All of that has to be done manually. Order servers in the cloud. Create OS images with Packer. Configure VPC and networking with Terraform. Setup the servers and systems with Ansible. Install and deploy the applications (including docker images) with Ansible.
Cheat Sheet
- Figure out what is required and how to build the applications
- Write build, test and packaging scripts
- Document that in the README
- Setup a CI system
- Configure automatic builds after every change
- Figure out the application dependencies and how to run it
- Add that to the README
- Write deploy and setup scripts (with Ansible or Salt)
Conclusion
Packaging and deploying applications is a real and challenging job. A Debian package has some good practices and standards to follow whereas Docker comes with no good practices and no rules whatsoever. Docker is a [marketing] success in part because it gives the illusion that the task is easy, with a sense of coolness.

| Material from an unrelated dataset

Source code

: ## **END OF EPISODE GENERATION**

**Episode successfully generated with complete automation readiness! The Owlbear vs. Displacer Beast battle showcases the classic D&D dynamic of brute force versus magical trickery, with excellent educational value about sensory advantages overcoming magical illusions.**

In practise though, it is hard and there is no way around it. You’ll have to figure out your needs and decide on a practical way to deploy and package your applications that will be tailored just for you. Docker is not the solution to the problem, it’s just a random tool among many others, that may or may not help you.
It’s fair to say that the docker ecosystem is infinitely complex and has a long learning curve. If you have neat applications with clear and limited dependencies, they should be relatively manageable and docker can’t make it any easier. On the contrary, it has the potential to make it harder.
Docker shines to package applications with complex messy dependencies (typical NodeJS and Ruby environments). The dependency hell is taken away from the host and moved into the image and the image creation scripts.
Docker is handsome for dev and test environments. It allows to run multiple applications easily on the same host, isolated from each other. Better yet, some applications have conflicting dependencies and would be impossible to run on a single host otherwise.
You should investigate a configuration management system (Ansible) if you don’t already have one. It will help you to manage, configure and setup [numerous] remote servers, à la SSH on steroid. It’s way more general and practical than Docker (and you’re gonna need it to install docker and deploy images anyway).
Reminder: In spite of the practical use cases, docker should be considered as a beta tool not quite ready for serious production.